Pero cuando no se discute por qué uno lucha, sino cómo, se tropieza con las divergencias. Y para abordar ese plano me parece que recomenzar por La ideología alemana, donde Marx y Engels dicen también que el comunismo no es un “ideal” a realizar, sino al contrario, “el movimiento real que anula y supera al estado de cosas actual”, es un buen método. Esta definición es mucho más compleja en realidad, rompe con toda forma de utopismo, pero está en el corazón de esta concepción “científica” de la historia según la cual es el sujeto revolucionario, la clase de los trabajadores en toda su diversidad, el que apoyándose en aquello que en el capitalismo y, más ampliamente, en la historia pasada, merece ser reapropiado, debe tomar el control de lo que ya existe, con el objetivo de transformarlo conscientemente. El comunismo es un objetivo, pero la forma misma de ir hacia él condicionará su fisonomía: es por esto que no hay y no puede haber una teoría sistemática del “comunismo” en Marx; eso sería prejuzgar el curso de la historia concreta.

No puede tener más que un objetivo general cuya concretización se basa en la victoria, y sus formas, del movimiento real de la clase obrera tomando en sus manos su destino y sabiendo sacar lo mejor que la sociedad actual, al precio de contradicciones reaccionarias, ha podido desarrollar (al nivel de la ciencia, de la tecnología, en síntesis, de esta dimensión de las “fuerzas productivas”). Es allí, entonces, donde emerge la cuestión propiamente estratégica de las condiciones para la conquista del poder por el proletariado, y de la forma del poder revolucionario, por definición transitoria, que este debe instaurar.

¿Cómo se puede definir la racionalidad científica en Marx?
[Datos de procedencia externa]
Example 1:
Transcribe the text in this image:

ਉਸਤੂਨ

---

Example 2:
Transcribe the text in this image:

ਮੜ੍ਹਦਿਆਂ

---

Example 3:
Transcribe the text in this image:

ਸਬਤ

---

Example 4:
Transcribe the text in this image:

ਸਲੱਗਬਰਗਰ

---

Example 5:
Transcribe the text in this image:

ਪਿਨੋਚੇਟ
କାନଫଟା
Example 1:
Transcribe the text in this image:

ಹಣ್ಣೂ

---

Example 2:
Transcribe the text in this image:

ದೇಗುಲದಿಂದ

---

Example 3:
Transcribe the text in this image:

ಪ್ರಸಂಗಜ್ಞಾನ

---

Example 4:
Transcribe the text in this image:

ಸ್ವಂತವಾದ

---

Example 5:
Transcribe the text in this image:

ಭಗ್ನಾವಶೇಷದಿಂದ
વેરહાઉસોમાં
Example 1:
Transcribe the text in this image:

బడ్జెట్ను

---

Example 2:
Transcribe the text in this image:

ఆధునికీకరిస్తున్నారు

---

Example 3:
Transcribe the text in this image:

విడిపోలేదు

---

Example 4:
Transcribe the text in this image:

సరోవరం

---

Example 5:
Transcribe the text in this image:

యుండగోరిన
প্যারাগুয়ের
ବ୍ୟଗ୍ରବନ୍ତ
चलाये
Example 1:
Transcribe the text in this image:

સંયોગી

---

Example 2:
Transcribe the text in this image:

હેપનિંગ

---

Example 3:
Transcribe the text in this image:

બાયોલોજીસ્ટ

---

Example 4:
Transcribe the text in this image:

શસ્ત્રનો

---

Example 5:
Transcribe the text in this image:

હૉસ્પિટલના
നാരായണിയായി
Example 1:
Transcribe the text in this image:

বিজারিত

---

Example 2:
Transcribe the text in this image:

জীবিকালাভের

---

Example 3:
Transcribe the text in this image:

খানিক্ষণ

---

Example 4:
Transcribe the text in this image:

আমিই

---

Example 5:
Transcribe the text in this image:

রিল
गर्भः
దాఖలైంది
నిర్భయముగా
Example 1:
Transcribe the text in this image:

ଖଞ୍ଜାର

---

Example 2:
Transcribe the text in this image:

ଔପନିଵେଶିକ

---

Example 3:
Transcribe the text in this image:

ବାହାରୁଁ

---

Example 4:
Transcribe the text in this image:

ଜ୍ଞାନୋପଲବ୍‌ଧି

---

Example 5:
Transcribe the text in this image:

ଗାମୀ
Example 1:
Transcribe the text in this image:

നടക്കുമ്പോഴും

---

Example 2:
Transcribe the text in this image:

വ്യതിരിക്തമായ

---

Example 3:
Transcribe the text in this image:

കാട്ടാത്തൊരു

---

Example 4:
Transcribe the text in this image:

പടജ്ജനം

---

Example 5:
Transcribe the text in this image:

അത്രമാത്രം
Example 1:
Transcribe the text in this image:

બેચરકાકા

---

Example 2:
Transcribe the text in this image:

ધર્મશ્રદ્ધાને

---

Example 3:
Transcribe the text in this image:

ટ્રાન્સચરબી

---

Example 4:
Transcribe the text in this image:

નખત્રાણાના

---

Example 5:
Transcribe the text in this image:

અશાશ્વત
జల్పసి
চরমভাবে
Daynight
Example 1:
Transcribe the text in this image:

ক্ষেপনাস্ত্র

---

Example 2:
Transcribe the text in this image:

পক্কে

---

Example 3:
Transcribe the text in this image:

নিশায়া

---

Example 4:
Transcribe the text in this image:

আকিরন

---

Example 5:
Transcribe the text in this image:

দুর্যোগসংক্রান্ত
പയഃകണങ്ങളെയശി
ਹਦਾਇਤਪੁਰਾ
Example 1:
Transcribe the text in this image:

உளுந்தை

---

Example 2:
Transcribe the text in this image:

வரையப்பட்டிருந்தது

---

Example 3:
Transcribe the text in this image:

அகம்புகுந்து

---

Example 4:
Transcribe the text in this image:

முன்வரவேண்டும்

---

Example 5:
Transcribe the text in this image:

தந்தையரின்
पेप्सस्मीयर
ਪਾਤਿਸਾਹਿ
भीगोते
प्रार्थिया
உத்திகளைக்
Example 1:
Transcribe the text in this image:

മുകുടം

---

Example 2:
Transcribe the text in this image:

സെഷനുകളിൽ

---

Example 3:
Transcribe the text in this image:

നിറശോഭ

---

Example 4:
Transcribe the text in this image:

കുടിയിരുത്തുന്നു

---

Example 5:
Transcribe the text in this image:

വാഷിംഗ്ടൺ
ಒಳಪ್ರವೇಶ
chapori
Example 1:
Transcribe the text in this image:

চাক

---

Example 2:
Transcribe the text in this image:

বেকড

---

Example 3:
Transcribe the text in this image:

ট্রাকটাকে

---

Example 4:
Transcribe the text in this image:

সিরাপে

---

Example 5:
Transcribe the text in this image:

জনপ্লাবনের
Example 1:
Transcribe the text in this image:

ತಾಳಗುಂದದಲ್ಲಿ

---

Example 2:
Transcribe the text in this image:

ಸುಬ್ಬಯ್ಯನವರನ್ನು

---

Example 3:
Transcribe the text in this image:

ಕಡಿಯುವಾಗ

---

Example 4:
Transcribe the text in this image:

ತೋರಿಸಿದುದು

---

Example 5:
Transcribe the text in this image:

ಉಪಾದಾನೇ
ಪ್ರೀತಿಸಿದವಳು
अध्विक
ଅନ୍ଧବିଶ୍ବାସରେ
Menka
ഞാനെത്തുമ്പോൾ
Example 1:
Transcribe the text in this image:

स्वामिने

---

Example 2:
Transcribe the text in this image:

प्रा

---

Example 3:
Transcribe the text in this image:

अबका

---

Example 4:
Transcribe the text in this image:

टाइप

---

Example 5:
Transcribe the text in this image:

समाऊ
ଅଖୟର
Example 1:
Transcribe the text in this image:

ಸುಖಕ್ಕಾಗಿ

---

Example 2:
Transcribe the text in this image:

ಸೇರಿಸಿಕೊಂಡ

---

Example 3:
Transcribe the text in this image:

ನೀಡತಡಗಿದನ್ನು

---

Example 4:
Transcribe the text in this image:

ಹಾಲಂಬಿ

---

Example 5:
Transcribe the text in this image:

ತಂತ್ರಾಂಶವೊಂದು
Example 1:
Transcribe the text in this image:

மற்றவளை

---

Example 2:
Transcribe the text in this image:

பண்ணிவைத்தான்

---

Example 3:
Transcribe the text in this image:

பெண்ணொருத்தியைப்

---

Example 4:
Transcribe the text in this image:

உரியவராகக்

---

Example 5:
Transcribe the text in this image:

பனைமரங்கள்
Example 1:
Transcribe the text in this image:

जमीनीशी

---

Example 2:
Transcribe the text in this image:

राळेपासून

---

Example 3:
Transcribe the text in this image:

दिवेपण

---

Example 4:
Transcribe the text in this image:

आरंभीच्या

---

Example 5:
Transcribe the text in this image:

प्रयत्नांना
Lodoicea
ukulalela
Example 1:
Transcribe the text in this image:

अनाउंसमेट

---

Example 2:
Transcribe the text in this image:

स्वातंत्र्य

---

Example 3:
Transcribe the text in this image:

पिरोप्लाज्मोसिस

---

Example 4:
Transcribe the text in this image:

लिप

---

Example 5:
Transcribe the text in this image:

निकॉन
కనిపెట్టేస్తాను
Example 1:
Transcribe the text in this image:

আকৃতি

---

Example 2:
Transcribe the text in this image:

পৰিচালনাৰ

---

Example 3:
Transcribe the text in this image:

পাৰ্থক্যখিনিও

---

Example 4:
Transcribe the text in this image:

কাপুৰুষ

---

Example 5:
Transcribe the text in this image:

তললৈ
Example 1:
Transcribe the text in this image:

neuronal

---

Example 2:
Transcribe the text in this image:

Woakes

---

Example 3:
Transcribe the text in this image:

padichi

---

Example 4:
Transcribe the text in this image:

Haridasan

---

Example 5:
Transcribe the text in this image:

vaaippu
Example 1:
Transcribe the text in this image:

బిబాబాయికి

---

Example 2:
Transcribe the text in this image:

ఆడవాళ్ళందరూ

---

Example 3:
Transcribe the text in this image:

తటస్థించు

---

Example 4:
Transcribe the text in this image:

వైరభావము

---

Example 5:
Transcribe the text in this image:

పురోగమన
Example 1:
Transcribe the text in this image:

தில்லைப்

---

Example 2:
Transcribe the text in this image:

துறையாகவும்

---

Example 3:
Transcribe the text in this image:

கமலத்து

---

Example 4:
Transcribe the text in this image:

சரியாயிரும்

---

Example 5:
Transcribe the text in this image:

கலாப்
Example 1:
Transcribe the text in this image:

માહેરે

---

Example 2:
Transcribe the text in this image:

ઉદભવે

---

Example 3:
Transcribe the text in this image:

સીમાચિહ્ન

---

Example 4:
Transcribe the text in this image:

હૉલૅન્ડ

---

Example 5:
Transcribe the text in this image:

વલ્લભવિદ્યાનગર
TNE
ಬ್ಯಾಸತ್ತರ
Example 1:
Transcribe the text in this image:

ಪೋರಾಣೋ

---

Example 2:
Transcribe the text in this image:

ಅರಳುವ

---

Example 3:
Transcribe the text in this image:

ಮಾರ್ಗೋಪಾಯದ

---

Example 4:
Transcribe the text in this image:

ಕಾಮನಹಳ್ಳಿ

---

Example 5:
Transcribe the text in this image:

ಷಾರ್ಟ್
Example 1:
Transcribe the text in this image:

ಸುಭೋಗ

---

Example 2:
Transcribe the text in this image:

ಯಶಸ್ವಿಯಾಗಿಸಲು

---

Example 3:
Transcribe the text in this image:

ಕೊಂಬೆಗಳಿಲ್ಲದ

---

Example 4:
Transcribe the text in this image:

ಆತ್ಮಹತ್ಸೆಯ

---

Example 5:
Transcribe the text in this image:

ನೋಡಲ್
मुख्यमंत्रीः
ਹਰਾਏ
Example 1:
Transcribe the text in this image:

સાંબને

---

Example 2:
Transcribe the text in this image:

La racionalidad científica que formularon Marx y Engels no tiene equivalente. Desde su surgimiento hizo explotar los cánones de cientificidad, sean los de las ciencias positivas, los de la “ciencia especulativa” o incluso los de las “ciencias humanas”, cuyo paradigma no se terminará de elaborar hasta el giro decisivo del siglo XX. Decir que esta racionalidad es totalizante es, en primer lugar, decir que busca integrar y articular todas las formas de cientificidad “locales” o “regionales” que existen: todo es bueno para conocer, por poco que se identifiquen los dominios y límites de validez de cada dominio del saber, para pensar mejor las articulaciones y las conexiones. Pero para evitar dar lugar a una simple colección de saberes o ciencias, hace falta un centro de gravedad, doble en este caso.

Esta es la tesis materialista, en primer lugar, que reconduce toda forma de realidad, por lo tanto, de conocimiento de esa realidad, en búsqueda de las formas más diversas, hasta la que parece más “ideal”, por las cuales la materialidad se expresa o se despliega. Es la tesis dialéctica, entonces, la que ha sido y sigue siendo mucho más objeto de caricaturas, de debates sin fin, pero también de zonas de sombras, desde el siglo XIX. Para resumir, se puede decir que esta tesis (de la) dialéctica es la idea según la cual lo real no es solamente un conjunto de hechos y de leyes; es un proceso que está trabajado por contradicciones internas, cuyo movimiento es constitutivo de todo lo que deviene. Por supuesto, cuando se precisan las preguntas son enormes: la dialéctica de la historia y la dialéctica de o en la naturaleza, por ejemplo, no podrían ser tratadas, como ha hecho el estalinismo en forma abusiva, de la misma manera.

Bensäid hablaba de una tensión entre una concepción “anglosajona” (empirista) de la ciencia y otra “alemana” relacionada con el hegelianismo, ¿qué opinás de esa lectura?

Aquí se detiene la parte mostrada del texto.